Marine Le Pen : "les salariés ne se sentent pas représentés"

La présidente du Front National Marine Le Pen a jugé sur i-télé (groupe Canal+) les syndicats "complices"des choix politiques des gouvernements successifs et "discrédités" car ils ont "accepté le modèle" économique de l'UE.
"Que les syndicats boycottent la Conférence sociale, ça tombe bien, les salariés boycottent les syndicats depuis des années car ils ne se sentent absolument pas représentés."
Jugeant la "représentation syndicale complètement bloquée depuis la fin de la deuxième guerre mondiale", Marine Le Pen a estimé qu'il faut "permettre à n'importe quel syndicat de se créer comme n'importe quel parti politique".

Mise en cause de 
Valls, sa ligne et sa méthode 

Lundi, devant la presse, 
Jean-Claude Mailly (FO) a dénoncé "un vrai bug dans le dialogue social". A l'issue d'une réunion à huis clos avec François Hollande, le numéro 1  de FO a expliqué la décision de son syndicat de ne pas participer mardi à la seconde journée de la Conférence sociale par les "désaccords sur le pacte de responsabilité" et les "déclarations intempestives du Premier ministre" Manuel Valls sur les seuils sociaux dans les entreprises et la simplification du code du travail, et par le sentiment "qu'il y avait un vrai bug dans le dialogue social". Il a dit avoir le sentiment que le président de la République "regrette un peu" cette décision, "qu'il est un peu ennuyé".

Manuel Valls fait preuve de mépris à l'égard des syndicats.
Le secrétaire général de FO a répondu : "Quand vous prenez des décisions, que vous annoncez des choses et que vous ne consultez pas (...) j'appelle ça du mépris." 
Il a dû se justifier de la durée des entretiens à huis clos des partenaires sociaux avec François Hollande et Manuel Valls. "Il a fallu attendre que toutes les organisations patronales félicitent le gouvernement pour les initiatives prises, ce qui n'a pas été le cas des syndicats".
"Le dialogue social fait des bugs". "Ça a été vrai le 31 décembre quand le président de la République annonce le pacte de responsabilité sans consulter les organisations syndicales, et rebelote avec le Premier ministre.
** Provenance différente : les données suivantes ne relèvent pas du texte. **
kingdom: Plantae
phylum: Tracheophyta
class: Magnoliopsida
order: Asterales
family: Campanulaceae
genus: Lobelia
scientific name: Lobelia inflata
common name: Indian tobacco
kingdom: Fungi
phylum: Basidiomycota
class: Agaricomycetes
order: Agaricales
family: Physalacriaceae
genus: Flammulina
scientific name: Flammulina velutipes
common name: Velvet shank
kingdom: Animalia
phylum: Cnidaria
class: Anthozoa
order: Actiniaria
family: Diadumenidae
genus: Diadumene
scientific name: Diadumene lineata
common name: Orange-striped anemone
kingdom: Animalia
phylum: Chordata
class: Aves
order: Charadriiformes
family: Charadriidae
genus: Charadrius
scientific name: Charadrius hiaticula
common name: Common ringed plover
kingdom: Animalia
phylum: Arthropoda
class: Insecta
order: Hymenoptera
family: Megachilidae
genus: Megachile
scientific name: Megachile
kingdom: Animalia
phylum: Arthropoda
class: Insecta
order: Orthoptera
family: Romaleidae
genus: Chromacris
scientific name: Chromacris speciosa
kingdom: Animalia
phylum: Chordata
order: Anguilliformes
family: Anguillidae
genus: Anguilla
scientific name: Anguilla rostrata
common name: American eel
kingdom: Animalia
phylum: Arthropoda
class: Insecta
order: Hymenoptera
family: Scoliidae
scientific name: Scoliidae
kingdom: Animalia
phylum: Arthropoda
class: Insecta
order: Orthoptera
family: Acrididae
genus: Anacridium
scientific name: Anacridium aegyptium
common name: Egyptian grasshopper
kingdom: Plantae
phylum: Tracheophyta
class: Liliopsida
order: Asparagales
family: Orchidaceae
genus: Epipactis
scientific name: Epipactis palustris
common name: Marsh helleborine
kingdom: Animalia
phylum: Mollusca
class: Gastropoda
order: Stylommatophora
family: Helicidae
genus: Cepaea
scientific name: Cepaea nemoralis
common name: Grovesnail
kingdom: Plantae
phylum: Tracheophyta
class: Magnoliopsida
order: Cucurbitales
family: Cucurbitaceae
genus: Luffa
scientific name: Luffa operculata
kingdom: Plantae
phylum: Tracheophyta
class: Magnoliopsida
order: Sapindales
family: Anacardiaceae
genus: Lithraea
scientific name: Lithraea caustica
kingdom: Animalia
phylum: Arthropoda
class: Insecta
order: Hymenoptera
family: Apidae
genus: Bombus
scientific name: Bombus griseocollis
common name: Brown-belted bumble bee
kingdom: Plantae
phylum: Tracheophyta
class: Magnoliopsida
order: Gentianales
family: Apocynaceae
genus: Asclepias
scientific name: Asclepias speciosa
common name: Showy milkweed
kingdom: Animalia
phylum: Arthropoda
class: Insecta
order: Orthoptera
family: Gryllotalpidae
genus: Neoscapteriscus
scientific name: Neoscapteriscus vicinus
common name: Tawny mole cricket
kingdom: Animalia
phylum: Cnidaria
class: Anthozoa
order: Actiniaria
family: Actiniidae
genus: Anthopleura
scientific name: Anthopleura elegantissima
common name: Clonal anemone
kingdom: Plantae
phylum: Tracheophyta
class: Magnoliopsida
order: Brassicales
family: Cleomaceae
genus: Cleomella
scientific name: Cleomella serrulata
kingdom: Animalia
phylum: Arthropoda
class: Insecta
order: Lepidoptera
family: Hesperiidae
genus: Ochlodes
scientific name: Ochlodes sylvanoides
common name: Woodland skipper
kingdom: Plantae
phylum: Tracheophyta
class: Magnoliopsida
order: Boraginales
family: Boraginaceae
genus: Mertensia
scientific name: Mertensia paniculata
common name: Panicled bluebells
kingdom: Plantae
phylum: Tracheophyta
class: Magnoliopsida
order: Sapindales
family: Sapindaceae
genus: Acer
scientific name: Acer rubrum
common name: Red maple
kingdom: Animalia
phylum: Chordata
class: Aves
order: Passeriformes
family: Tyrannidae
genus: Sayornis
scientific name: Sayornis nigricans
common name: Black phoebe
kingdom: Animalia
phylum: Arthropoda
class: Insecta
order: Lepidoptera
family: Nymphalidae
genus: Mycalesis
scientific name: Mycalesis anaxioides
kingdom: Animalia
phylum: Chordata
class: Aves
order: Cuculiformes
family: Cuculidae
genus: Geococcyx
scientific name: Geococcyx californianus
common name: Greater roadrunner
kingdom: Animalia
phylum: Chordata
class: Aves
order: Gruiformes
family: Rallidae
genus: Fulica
C'est deux gros bugs", a-t-il insisté.

Sept tables-rondes axées sur l'emploi, le pouvoir d'achat, l'éducation ou encore la réforme territoriale, seront animées par neuf ministres. 

Outre le patronat, 
les syndicats réformistes (CFDT, CFTC, CFE-CGC, Unsa) seront présents, tout comme la FSU, qui signale toutefois que les discussions sont "très mal engagées".